ねえ、理解不能【完】
噂ときみの気持ち











それからしばらく、ふたりで登下校をする日々が続いた。



季節はもう夏休み目前で、学校がなくなって一緒に学校に行ったり帰ったりしなくなったら、昔みたいには会わないのかな、なんて考えたりもする。

自分から提案する勇気はないから、千草が言ってくるのを待つしかなくて。




昔と大きな変化があるとしたら、それは千草が部屋には絶対にいれてくれなくなったことだけだ。

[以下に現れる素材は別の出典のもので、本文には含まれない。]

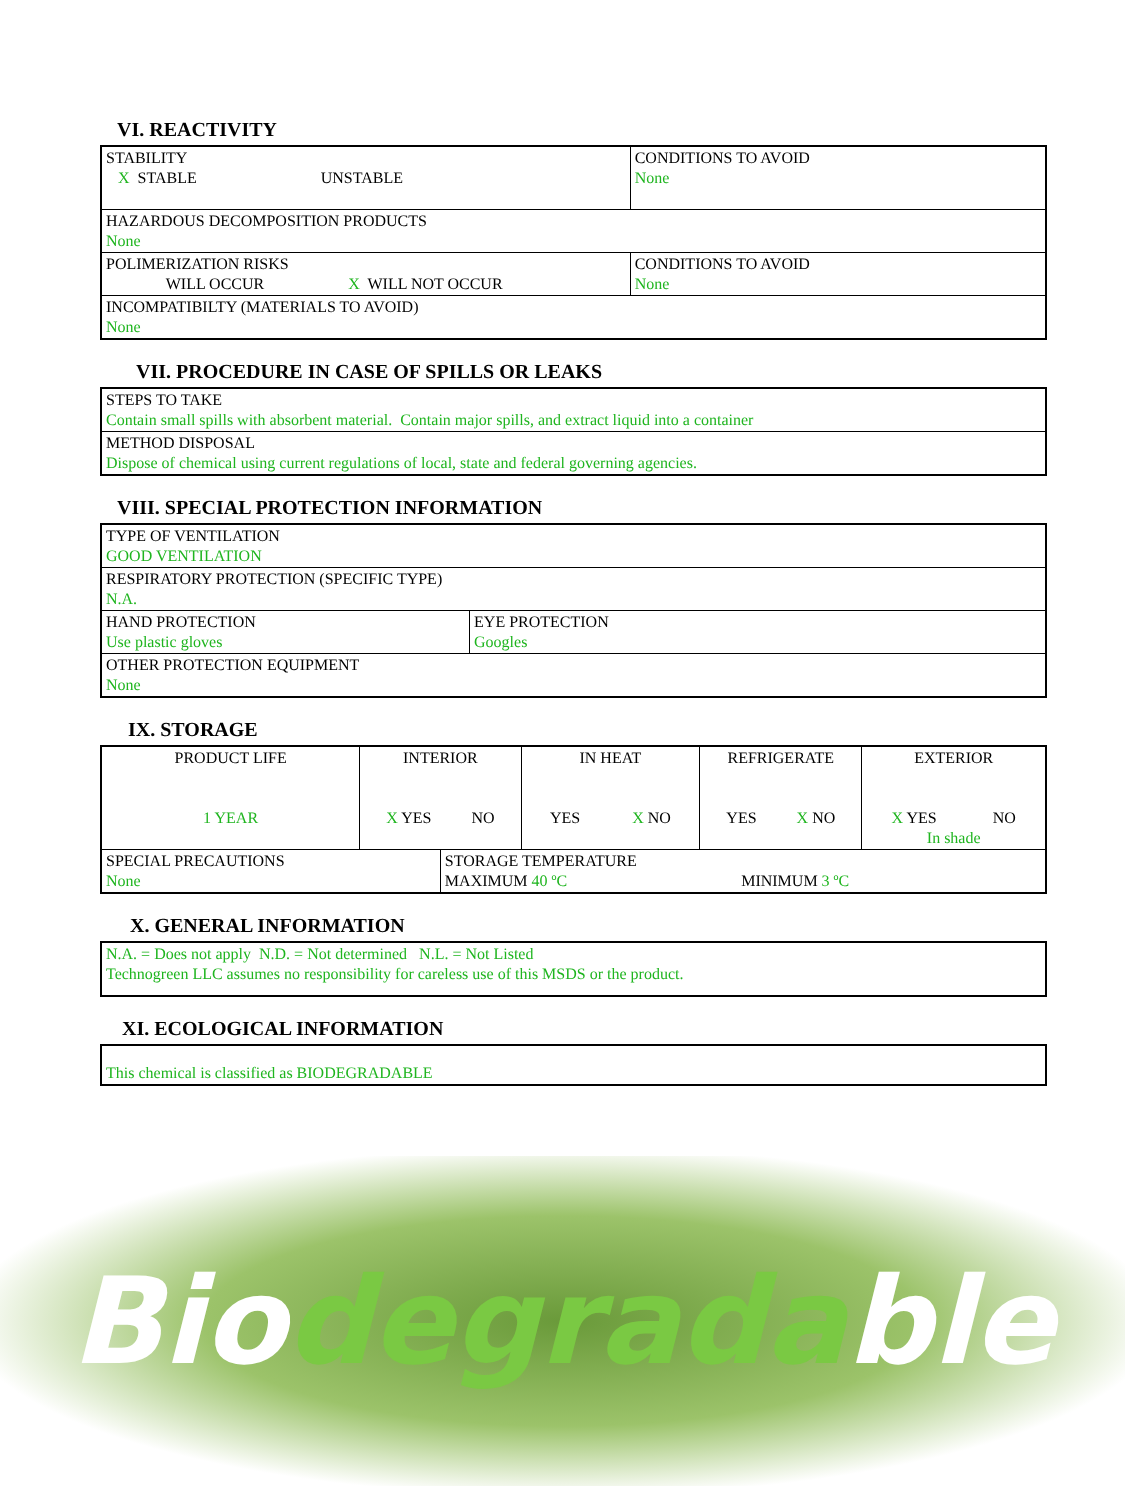VI. REACTIVITY
| STABILITY X STABLE UNSTABLE | CONDITIONS TO AVOID None |
| HAZARDOUS DECOMPOSITION PRODUCTS None | |
| POLIMERIZATION RISKS WILL OCCUR X WILL NOT OCCUR | CONDITIONS TO AVOID None |
| INCOMPATIBILTY (MATERIALS TO AVOID) None | |
VII. PROCEDURE IN CASE OF SPILLS OR LEAKS
| STEPS TO TAKE Contain small spills with absorbent material. Contain major spills, and extract liquid into a container |
| METHOD DISPOSAL Dispose of chemical using current regulations of local, state and federal governing agencies. |
VIII. SPECIAL PROTECTION INFORMATION
| TYPE OF VENTILATION GOOD VENTILATION | |
| RESPIRATORY PROTECTION (SPECIFIC TYPE) N.A. | |
| HAND PROTECTION Use plastic gloves | EYE PROTECTION Googles |
| OTHER PROTECTION EQUIPMENT None | |
IX. STORAGE
| PRODUCT LIFE 1 YEAR | INTERIOR X YES NO | | IN HEAT YES X NO | REFRIGERATE YES X NO | EXTERIOR X YES NO In shade |
| SPECIAL PRECAUTIONS None | | STORAGE TEMPERATURE MAXIMUM 40 ºC MINIMUM 3 ºC | | | |
X. GENERAL INFORMATION
| N.A. = Does not apply N.D. = Not determined N.L. = Not Listed Technogreen LLC assumes no responsibility for careless use of this MSDS or the product. |
XI. ECOLOGICAL INFORMATION
| This chemical is classified as BIODEGRADABLE |
Biodegradable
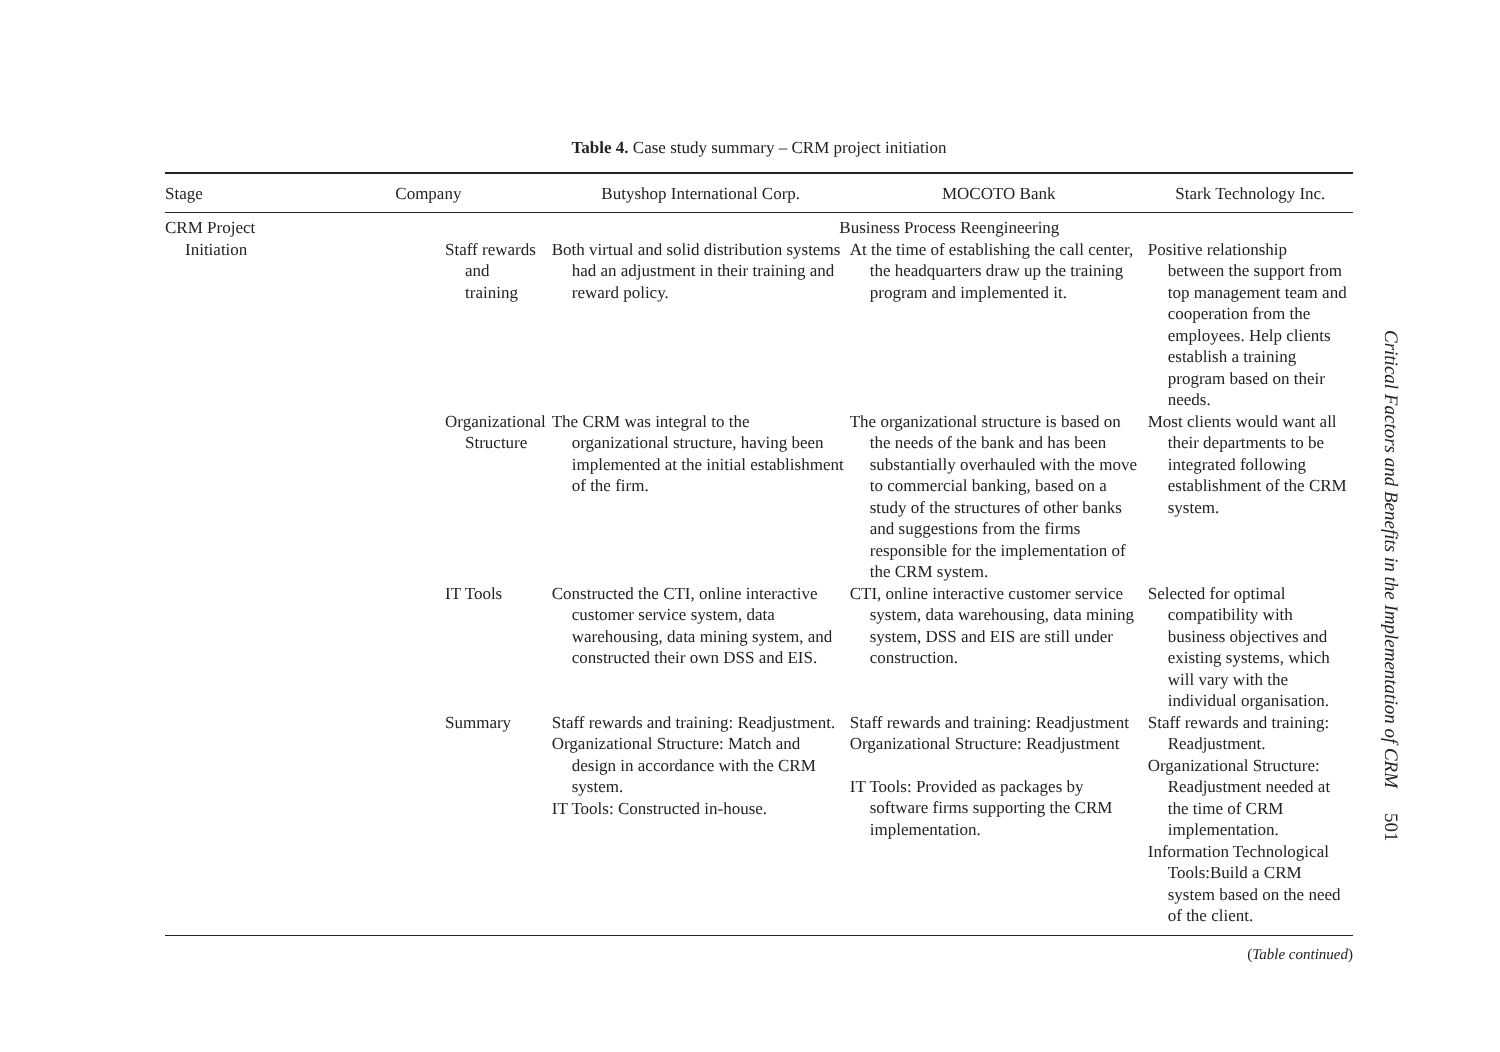Table 4. Case study summary – CRM project initiation
| Stage | Company | Butyshop International Corp. | MOCOTO Bank | Stark Technology Inc. |
| --- | --- | --- | --- | --- |
| CRM Project | | Business Process Reengineering | | |
| Initiation | Staff rewards and training | Both virtual and solid distribution systems had an adjustment in their training and reward policy. | At the time of establishing the call center, the headquarters draw up the training program and implemented it. | Positive relationship between the support from top management team and cooperation from the employees. Help clients establish a training program based on their needs. |
| | Organizational Structure | The CRM was integral to the organizational structure, having been implemented at the initial establishment of the firm. | The organizational structure is based on the needs of the bank and has been substantially overhauled with the move to commercial banking, based on a study of the structures of other banks and suggestions from the firms responsible for the implementation of the CRM system. | Most clients would want all their departments to be integrated following establishment of the CRM system. |
| | IT Tools | Constructed the CTI, online interactive customer service system, data warehousing, data mining system, and constructed their own DSS and EIS. | CTI, online interactive customer service system, data warehousing, data mining system, DSS and EIS are still under construction. | Selected for optimal compatibility with business objectives and existing systems, which will vary with the individual organisation. |
| | Summary | Staff rewards and training: Readjustment. Organizational Structure: Match and design in accordance with the CRM system. IT Tools: Constructed in-house. | Staff rewards and training: Readjustment Organizational Structure: Readjustment IT Tools: Provided as packages by software firms supporting the CRM implementation. | Staff rewards and training: Readjustment. Organizational Structure: Readjustment needed at the time of CRM implementation. Information Technological Tools:Build a CRM system based on the need of the client. |
(Table continued)
Critical Factors and Benefits in the Implementation of CRM 501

「言っとくけど、俺も男だから」って不機嫌に当たり前のことを言われたけれど、そんなこと言われても、結局のところ入れてくれない本当の理由は分からないまま。


千草の部屋に入ることも許されてないから、夏休みはもしかしたら会うことはないのかもしれない。




会話も昔のようにできるようになって、わがままなことも少しだけ言えるようになって、千草が望んでいるはずの“幼なじみ”の関係を取り戻しつつあると思う。

なにも考えてないふりをして千草の隣でうまく笑えてるし、不思議なことに広野みゆちゃんと学校で一度もすれ違うことがなかった。






そんな毎日だったから、もうずっと、このままでもいい、とさえ思ってしまったんだ。